Activity 1 —
Answer these questions about the lava cake garnish thread, one line each.
(a) Which two garnishes does the first post say have already been done?
(b) According to the post by trulys, what sat on the plate next to the hot dish?
(c) What tool does panini say gives more imagination?

Page extract —

# Lava cake garnish



## inkedchef (Dec 4, 2006)

I need a good idea for a garnish. I've done bubble sugar and caramel cages. Any ideas? Please no more 80's ideas.


----------



## aguynamedrobert (Oct 26, 2006)

I have done a garnish for lava cake by....
making a chocolate cup and then filling that with Creme anglaise! it was dinomite...I also had raspberry sauce on the plate as well! try it out

Robert
www.chocolateguild.com


----------



## inkedchef (Dec 4, 2006)

Im talking about something elegant but simple plus I hate creme anglaise first time I made it I over cooked it and it broke. Hated it ever since. Even though it was my fault.


----------



## panini (Jul 28, 2001)

I only know o0ld fashioned because I'm old, but you can get some nice lava effects by abstractly slicing colored rock sugar and then redipping it back in sugar.
pan
electric knife gives more immagination


----------



## trulys (Sep 27, 2006)

I saw at a very good trendy resturant last year where they made the cake in a deep ceramic oval dish kind've like a lasagna dish only slightly deeper no handles and straight sides. You guys probably know what i'm talking about and it's probably common but there you go it's new to me. Anyway, they had it in this dish with a thin round chocolate wafer on the edge balancing part on dish and part on cake. Then they had a scoop of home made icecream on it to buffer the heat , this was all on a plate cause of course the ramkin dish is hot ,but on the plate were 2 or 3 truffles. I thought it looked great but maybe it was 80ish i've got know idea what 80ish looks like. Maybe this could spark an idea anyway.
trulys


----------



## momoreg (Mar 4, 2000)

An 80's dessert with a non-80's garnish. Hmmm.. let's see...

Orange zest gelato rolled in a potpourri of freeze-dried fruits 
Homemade wafer cookies, filled with coffee buttercream
Cocoa nibs and chai flavored whipped cream
Ground hazelnut noisette 
An English toffee meringue base, and a burnt caramel foam.


----------



## rocketchef (Dec 16, 2006)

Hi there, would you have a recipe for the burnt caramel foam you mentioned?
Thanks in advance.


----------



## momoreg (Mar 4, 2000)

Nothing in writing. I've never made that specific thing before; I was just brainstorming some ideas for you to play with.


----------



## rat (Mar 2, 2006)

What are 80's garnishes?


----------



## felixe the dog (Jul 16, 2006)

Wham t-shirts (choose life), mullets, acid wash jeans, single breast jackets over hot pink t-shirts, those boatie shoes?.....................................


----------



## chefpeon (Jun 14, 2006)

Don't forget ankle boots, leggings, and big hair!!!!:lol:


----------



## felixe the dog (Jul 16, 2006)

Sing along with me now!......
"ooooooooooooooooh we're half way thereeee ereee, wooaahhhh oooaahh, livin' on a prayer!!!"

Now that was big hair!!


----------

Available records —
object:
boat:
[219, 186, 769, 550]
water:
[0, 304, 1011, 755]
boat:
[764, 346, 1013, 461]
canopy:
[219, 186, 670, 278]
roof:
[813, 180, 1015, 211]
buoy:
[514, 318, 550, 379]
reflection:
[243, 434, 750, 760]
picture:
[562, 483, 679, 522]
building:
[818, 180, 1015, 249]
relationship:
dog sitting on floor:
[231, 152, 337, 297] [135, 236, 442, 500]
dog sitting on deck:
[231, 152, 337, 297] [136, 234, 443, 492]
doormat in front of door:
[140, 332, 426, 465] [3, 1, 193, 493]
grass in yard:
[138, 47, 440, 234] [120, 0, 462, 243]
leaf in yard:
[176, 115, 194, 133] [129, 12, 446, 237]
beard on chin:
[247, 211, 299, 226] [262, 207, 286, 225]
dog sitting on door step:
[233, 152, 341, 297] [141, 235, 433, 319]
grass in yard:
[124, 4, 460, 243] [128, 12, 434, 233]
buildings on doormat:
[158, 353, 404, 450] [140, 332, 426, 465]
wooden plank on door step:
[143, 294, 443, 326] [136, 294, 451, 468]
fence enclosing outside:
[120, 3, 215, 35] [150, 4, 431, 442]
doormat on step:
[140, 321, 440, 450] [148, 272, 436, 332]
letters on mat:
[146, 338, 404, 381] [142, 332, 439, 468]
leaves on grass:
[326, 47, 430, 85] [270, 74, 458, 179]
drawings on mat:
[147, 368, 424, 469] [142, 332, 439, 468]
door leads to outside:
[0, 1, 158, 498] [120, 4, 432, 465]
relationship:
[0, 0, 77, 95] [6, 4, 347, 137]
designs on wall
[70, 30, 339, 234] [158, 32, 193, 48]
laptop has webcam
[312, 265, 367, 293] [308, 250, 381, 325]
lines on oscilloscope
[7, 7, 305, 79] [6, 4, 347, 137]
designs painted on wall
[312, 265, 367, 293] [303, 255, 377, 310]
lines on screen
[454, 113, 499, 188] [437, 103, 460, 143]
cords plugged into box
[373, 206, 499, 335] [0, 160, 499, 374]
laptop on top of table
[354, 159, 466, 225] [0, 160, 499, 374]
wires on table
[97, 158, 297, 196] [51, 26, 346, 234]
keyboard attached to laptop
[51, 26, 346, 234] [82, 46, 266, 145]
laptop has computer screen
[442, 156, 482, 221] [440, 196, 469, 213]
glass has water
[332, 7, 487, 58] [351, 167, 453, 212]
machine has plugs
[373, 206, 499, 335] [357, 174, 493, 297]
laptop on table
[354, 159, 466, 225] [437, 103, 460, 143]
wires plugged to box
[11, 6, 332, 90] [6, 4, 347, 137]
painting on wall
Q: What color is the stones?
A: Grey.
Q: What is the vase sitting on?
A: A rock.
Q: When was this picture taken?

Activity 2 —
Copy out the entries from the line containing "Q: What color is the stones?" through the end of the entries, both ends included.

Result 1 —
(a) Bubble sugar and caramel cages.
(b) 2 or 3 truffles.
(c) An electric knife.

Result 2 —
Q: What color is the stones?
A: Grey.
Q: What is the vase sitting on?
A: A rock.
Q: When was this picture taken?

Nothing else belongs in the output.